> _Problem requirements_: Switch "Previous" to "Back" and write out everything from the line that contains "emergency or for" down to the end of the lines, changing nothing else and leaving the pictures out.

> _Record excerpts_:
====

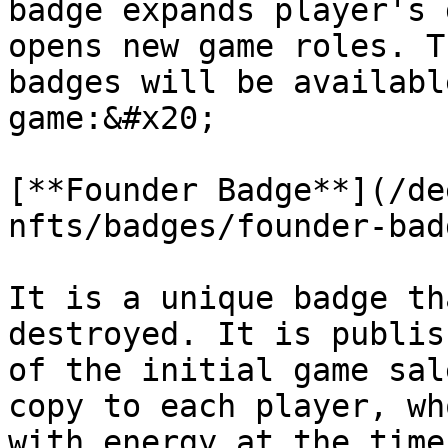
badge expands player's 
opens new game roles. T
badges will be availabl
game:&#x20;

[**Founder Badge**](/de
nfts/badges/founder-bad
It is a unique badge th
destroyed. It is publis
of the initial game sal
copy to each player, wh
with energy at the time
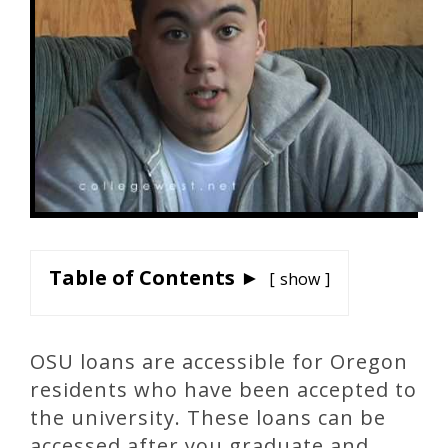
Table of Contents ►
show
OSU loans are accessible for Oregon
residents who have been accepted to
the university. These loans can be
accessed after you graduate and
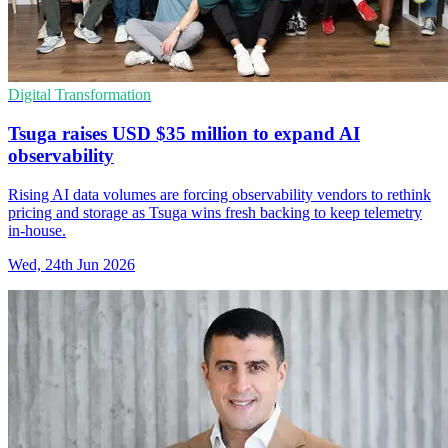
Digital Transformation
Tsuga raises USD $35 million to expand AI
observability
Rising AI data volumes are forcing observability vendors to rethink
pricing and storage as Tsuga wins fresh backing to keep telemetry
in-house.
Wed, 24th Jun 2026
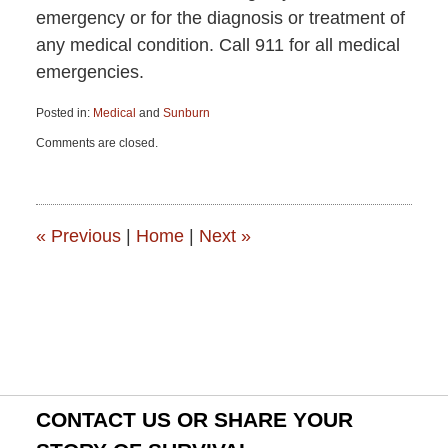
emergency or for the diagnosis or treatment of
any medical condition. Call 911 for all medical
emergencies.
Posted in:
Medical
and
Sunburn
Updated:
Comments are closed.
June
15,
2015
2:50
pm
«
Previous
|
Home
|
Next
»
CONTACT US OR SHARE YOUR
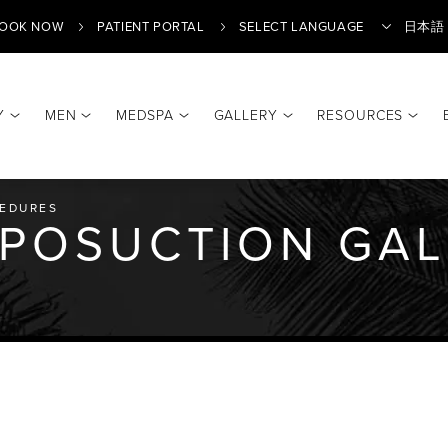
OOK NOW
PATIENT PORTAL
日本語
Y
MEN
MEDSPA
GALLERY
RESOURCES
Translate
EDURES
IPOSUCTION GA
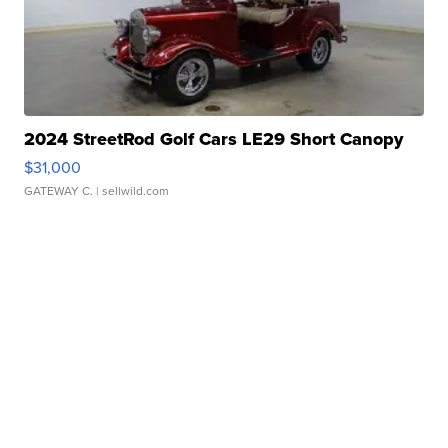
2024 StreetRod Golf Cars LE29 Short Canopy
$31,000
GATEWAY C.
| sellwild.com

====

> _Solved exercise_:
emergency or for the diagnosis or treatment of
any medical condition. Call 911 for all medical
emergencies.
Posted in:
Medical
and
Sunburn
Updated:
Comments are closed.
June
15,
2015
2:50
pm
«
Back
|
Home
|
Next
»
CONTACT US OR SHARE YOUR
OOK NOW
PATIENT PORTAL
日本語
Y
MEN
MEDSPA
GALLERY
RESOURCES
Translate
EDURES
IPOSUCTION GA
2024 StreetRod Golf Cars LE29 Short Canopy
$31,000
GATEWAY C.
| sellwild.com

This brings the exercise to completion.